DOCUMENT SOURCE:
┌──

Plusieurs pistes de réflexion peuvent alors être avancées. La première est directement liée à une évolution majeure de la cardiologie interventionnelle depuis les années 2000. En effet, la voie radiale est désormais la voie d’abord de première intention en France pour réaliser une coronarographie. Celle-ci implique l’injection dans l’artère radiale de dérivés nitrés et/ou d’inhibiteurs calciques en début de procédure pour se prémunir du spasme de celle-ci. Nous injectons dans notre centre 1 mg de Risordan® en intraartériel en plus d’une petite dose d’héparine après la pose du désilet, or, ce sont les antidotes du Méthergin® ou de l’AC. Il n’existe bien sûr pas d’étude ayant comparé les résultats d’un test de provocation par voie radiale et par voie fémorale (donc sans injection de vasodilatateurs préalables) sur un même patient. Mais, en plus de l’effet local sur l’artère radiale, il existe nécessairement une action vasodilatatrice systémique — et donc coronaire —, en témoignent les hypotensions parfois constatées en début de coronarographie. De plus, la durée de réalisation d’une coronarographie étant actuellement de quelques minutes, il est légitime de se poser la question du caractère « démaquillé » ou non du test de provocation lorsqu’il est débuté.
Nous n’avons pas repris la patiente pour un test de provocation par voie fémorale, puisque le diagnostic est certain chez elle. Cependant, de rares indications comme la persistance de symptômes chez un patient spastique connu sous traitement, ou bien avant arrêt du traitement antispastique, peuvent justifier d’un abord fémoral. Concernant notre patiente, nous réaliserons un test de provocation sous traitement par voie fémorale en cas de récidive angineuse. L’idée d’un abord radial sans injection préalable de vasodilatateurs pour la réalisation d’un test de provocation est utopique, le spasme radial étant un obstacle à la réalisation du cathétérisme.

└──

JEU DE DONNÉES:
┌──

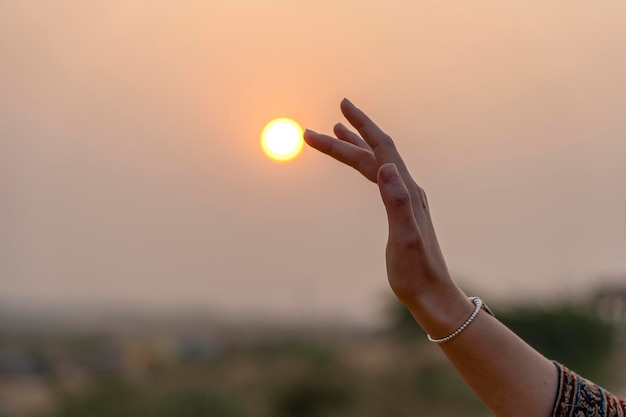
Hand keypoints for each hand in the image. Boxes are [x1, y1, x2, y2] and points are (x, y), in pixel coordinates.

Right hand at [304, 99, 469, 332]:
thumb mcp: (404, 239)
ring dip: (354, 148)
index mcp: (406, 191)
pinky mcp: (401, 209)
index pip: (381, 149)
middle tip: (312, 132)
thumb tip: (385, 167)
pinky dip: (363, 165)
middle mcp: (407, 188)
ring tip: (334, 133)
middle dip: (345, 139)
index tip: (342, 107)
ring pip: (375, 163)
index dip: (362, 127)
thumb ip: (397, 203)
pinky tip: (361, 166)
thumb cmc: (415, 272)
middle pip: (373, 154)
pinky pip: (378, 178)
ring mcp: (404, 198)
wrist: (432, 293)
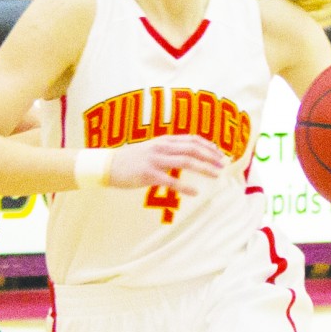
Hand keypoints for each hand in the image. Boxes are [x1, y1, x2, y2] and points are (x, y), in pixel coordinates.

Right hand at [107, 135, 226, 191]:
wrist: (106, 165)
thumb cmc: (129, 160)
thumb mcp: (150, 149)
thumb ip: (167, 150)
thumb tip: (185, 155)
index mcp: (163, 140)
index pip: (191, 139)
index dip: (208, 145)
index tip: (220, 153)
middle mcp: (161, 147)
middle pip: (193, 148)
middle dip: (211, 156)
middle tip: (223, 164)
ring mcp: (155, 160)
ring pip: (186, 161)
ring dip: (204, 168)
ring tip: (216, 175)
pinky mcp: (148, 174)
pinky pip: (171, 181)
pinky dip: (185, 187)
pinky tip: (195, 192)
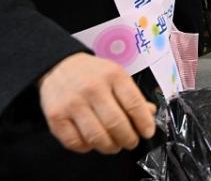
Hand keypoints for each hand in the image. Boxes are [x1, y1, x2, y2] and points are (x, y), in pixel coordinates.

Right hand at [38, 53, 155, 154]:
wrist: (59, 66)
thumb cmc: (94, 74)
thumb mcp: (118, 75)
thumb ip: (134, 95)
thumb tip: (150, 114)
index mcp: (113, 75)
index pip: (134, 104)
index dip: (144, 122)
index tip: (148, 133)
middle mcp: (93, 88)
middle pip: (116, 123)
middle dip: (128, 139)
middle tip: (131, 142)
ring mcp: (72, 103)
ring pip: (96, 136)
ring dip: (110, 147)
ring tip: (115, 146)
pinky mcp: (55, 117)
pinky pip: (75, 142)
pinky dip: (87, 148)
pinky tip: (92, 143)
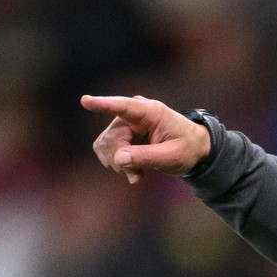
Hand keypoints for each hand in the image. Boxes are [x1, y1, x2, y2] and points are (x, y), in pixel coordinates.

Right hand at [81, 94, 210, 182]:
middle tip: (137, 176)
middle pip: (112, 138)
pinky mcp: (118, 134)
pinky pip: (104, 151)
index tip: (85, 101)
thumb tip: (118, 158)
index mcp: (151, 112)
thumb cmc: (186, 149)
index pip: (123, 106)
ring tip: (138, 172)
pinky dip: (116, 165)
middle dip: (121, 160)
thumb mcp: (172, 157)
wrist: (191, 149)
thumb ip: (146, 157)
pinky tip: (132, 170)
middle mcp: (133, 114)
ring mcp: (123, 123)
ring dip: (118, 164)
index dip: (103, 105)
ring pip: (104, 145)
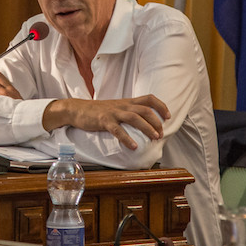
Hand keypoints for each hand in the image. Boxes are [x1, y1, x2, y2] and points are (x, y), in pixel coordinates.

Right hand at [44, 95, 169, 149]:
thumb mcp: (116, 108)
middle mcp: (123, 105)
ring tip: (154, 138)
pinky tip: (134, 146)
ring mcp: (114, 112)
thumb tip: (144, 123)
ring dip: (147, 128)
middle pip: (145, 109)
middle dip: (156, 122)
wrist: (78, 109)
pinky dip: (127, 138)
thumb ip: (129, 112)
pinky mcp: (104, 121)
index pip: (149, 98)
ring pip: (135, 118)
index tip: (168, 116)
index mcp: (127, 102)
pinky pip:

└──
┌──

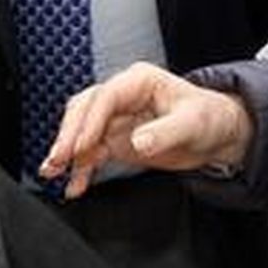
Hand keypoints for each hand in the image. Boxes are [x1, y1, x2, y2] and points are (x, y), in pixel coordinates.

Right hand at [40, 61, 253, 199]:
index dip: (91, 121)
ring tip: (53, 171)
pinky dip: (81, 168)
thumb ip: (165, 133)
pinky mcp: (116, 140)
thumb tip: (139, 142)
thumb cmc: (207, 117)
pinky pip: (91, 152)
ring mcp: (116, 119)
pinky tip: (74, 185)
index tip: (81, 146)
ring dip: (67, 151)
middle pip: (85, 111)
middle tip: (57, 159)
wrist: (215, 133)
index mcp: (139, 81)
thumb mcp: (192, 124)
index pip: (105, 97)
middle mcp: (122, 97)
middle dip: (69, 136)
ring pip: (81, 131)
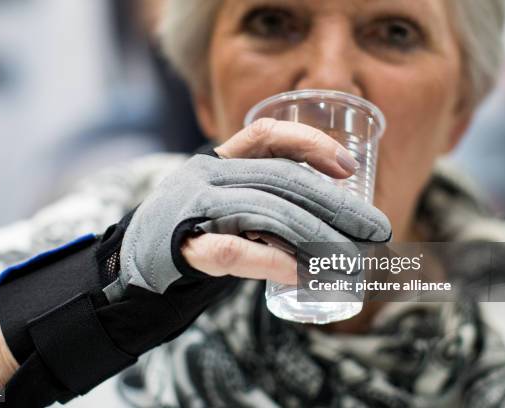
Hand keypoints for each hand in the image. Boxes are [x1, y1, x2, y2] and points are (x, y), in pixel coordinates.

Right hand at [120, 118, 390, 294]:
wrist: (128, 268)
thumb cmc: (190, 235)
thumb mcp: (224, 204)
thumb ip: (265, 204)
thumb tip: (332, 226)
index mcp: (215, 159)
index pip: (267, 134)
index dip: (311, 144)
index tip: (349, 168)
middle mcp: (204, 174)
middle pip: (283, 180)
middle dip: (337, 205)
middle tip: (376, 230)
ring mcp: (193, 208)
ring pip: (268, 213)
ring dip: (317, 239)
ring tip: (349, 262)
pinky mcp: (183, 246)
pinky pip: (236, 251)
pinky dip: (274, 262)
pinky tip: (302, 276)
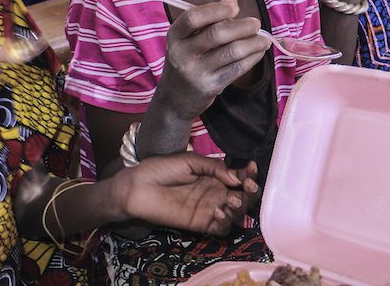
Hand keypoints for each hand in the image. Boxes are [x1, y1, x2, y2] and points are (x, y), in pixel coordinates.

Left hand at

└──

À FAIRE:
#1 Modifiez le passage du document source qui va de « Nous n’avons pas » jusqu'à « réalisation du cathétérisme. » inclus en y remplaçant « utopique » par « irréaliste ».
#2 Poursuivez la rédaction du document source sur le test de provocation du spasme coronaire là où il s'interrompt.

RÉPONSES SUCCESSIVES:
#1
Nous n’avons pas repris la patiente pour un test de provocation par voie fémorale, puisque le diagnostic est certain chez elle. Cependant, de rares indications comme la persistance de symptômes chez un patient spastique connu sous traitement, ou bien avant arrêt du traitement antispastique, peuvent justifier d’un abord fémoral. Concernant notre patiente, nous réaliserons un test de provocation sous traitement par voie fémorale en cas de récidive angineuse. L’idée d’un abord radial sans injection préalable de vasodilatateurs pour la réalisation d’un test de provocation est irréaliste, le spasme radial étant un obstacle à la réalisation du cathétérisme.

#2
Bien que les différents tests de provocation soient comparables, en attestent les recommandations qui laissent libre choix de l’un ou l’autre, nous avons rappelé qu’une étude a démontré la supériorité de l’injection IC de Méthergin® comparativement à l’injection IV, tout comme l’AC comparativement au Méthergin® IC. Compte tenu des incertitudes liées à l’effet masquant potentiel des vasodilatateurs injectés par voie radiale dont nous avons discuté, le choix de l’AC en première intention peut se discuter, sauf contre-indication, mais au prix d’un risque de troubles du rythme plus élevé, et d’une procédure beaucoup plus longue que l’injection IV de Méthergin®. Il serait nécessaire d’avoir plus de données statistiques pour l’affirmer. La réalisation d’un test de provocation par voie fémorale lors d’une procédure ultérieure reste une solution envisageable si le diagnostic formel d’angor spastique s’impose et en cas de forte présomption clinique.
En pratique
Ce cas clinique rappelle que le spasme coronaire existe, qu’il faut savoir l’évoquer et le dépister.
Si un test de provocation anormal permet de poser le diagnostic, un test de provocation normal n’élimine pas formellement un angor de Prinzmetal.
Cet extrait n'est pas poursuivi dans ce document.